As for the newcomers, Meryl Streep is invitingly odd and Rosie O’Donnell is Rosie O’Donnell. Maxine feels so much thinner than the rest of the cast, less confident a performance than the others, though her delivery enshrines at least one line: “The book is really horrid.” Streep feels a little off, too, maybe, but that could have something to do with Camilla’s sneaky intelligence. She plays a spacey Tammy Faye Bakker type, only every now and then she pulls out a really crafty moment. I can’t wait to find out more about Camilla. What she does with a “sexular” malapropism demands repeat viewing.  
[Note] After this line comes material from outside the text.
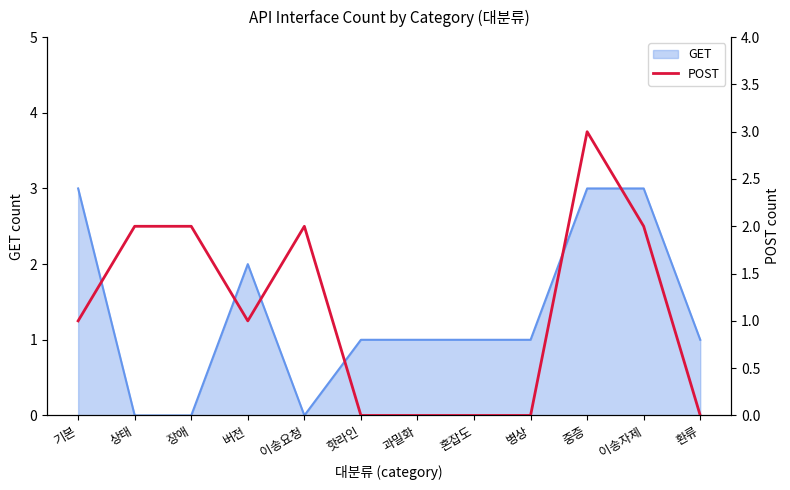

Does the chart display data point markers on the line(s)?

No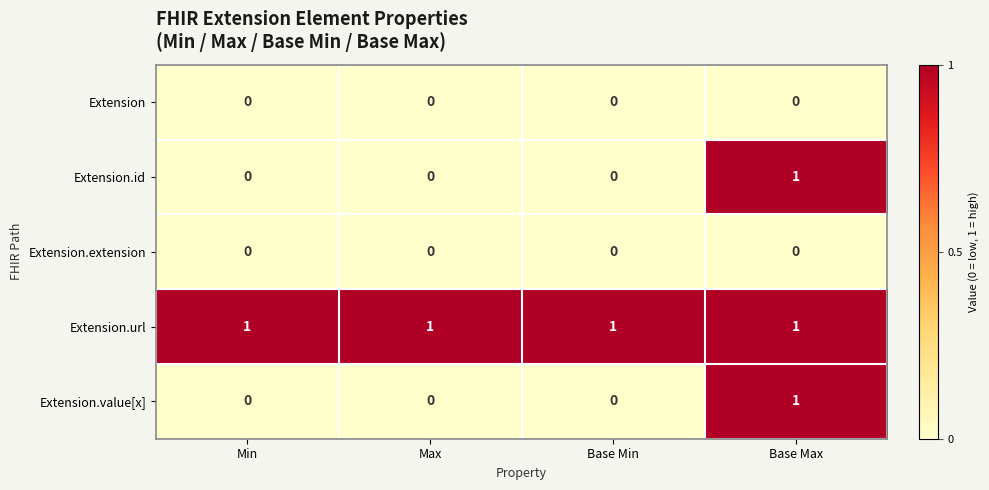

Which series has the largest total across all categories?

Extension.url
So much is going on that even a getting-up-to-speed episode is dizzyingly fun. Maxine’s no-moral-center charge is pretty damning by extension, and it’s telling that Fiona’s other contacts steal her roles, Austen playing promoter and Camilla therapist. Austen, by the way, allegedly has a pattern of exchanging power for sex, and he in turn fits into Fiona’s pattern of exchanging sex (or the desire for sex) for status. And Camilla leaves on a nail-biter, the correct yet challenging assertion that Kip and Fiona would both be better off with a divorce. Luckily there’s a whole season to explore the ins and outs of Web Therapy. For now, it’s just nice to have it back.

Stray observations:

  • Meryl Streep’s character is gloriously named Camilla Bowner, but it’s pronounced “Bonner.”
  • Maxine calls Fiona a Mary Magdalene figure. “She was the whore? I don’t know that I’d go that far.”
  • Another perfect throwaway: Maxine says all she knows of Freud could fit between her two fingers, and Fiona says, “Well, that’s really all you need to know.” Like a good therapist.
  • One more Camilla gem: “You were dressed in a way that looked so sad.”